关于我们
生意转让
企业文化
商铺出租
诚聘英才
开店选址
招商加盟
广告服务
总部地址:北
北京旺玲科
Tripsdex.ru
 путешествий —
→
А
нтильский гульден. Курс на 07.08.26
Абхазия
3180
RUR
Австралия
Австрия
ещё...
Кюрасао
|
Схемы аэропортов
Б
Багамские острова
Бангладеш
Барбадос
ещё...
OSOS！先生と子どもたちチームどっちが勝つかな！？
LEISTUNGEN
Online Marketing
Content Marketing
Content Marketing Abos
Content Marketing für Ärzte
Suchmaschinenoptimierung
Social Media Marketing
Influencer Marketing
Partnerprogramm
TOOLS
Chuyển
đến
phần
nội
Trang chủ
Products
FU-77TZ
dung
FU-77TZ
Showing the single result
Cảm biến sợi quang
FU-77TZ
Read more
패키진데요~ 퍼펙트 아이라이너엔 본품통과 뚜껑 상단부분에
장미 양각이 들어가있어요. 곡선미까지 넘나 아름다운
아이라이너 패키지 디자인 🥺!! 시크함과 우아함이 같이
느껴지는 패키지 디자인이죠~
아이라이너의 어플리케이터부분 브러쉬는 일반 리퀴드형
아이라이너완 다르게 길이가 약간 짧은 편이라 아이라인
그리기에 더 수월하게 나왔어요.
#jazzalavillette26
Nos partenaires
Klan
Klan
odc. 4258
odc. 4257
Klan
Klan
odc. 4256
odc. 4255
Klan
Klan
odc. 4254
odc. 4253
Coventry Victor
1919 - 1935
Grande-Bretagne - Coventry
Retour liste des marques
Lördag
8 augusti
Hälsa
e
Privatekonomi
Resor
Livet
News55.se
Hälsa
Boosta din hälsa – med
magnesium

=== What is expected ===
With the line containing "아이라이너 패키지 디자인 🥺!! 시크함과 우아함이 같이" as the start, transcribe each line through the end of the listing above, exactly and only.

=== Exercise solution ===
아이라이너 패키지 디자인 🥺!! 시크함과 우아함이 같이
느껴지는 패키지 디자인이죠~
아이라이너의 어플리케이터부분 브러쉬는 일반 리퀴드형
아이라이너완 다르게 길이가 약간 짧은 편이라 아이라인
그리기에 더 수월하게 나왔어요.
#jazzalavillette26
Nos partenaires
Klan
Klan
odc. 4258
odc. 4257
Klan
Klan
odc. 4256
odc. 4255
Klan
Klan
odc. 4254
odc. 4253
Coventry Victor
1919 - 1935
Grande-Bretagne - Coventry
Retour liste des marques
Lördag
8 augusti
Hälsa
e
Privatekonomi
Resor
Livet
News55.se
Hälsa
Boosta din hälsa – med
magnesium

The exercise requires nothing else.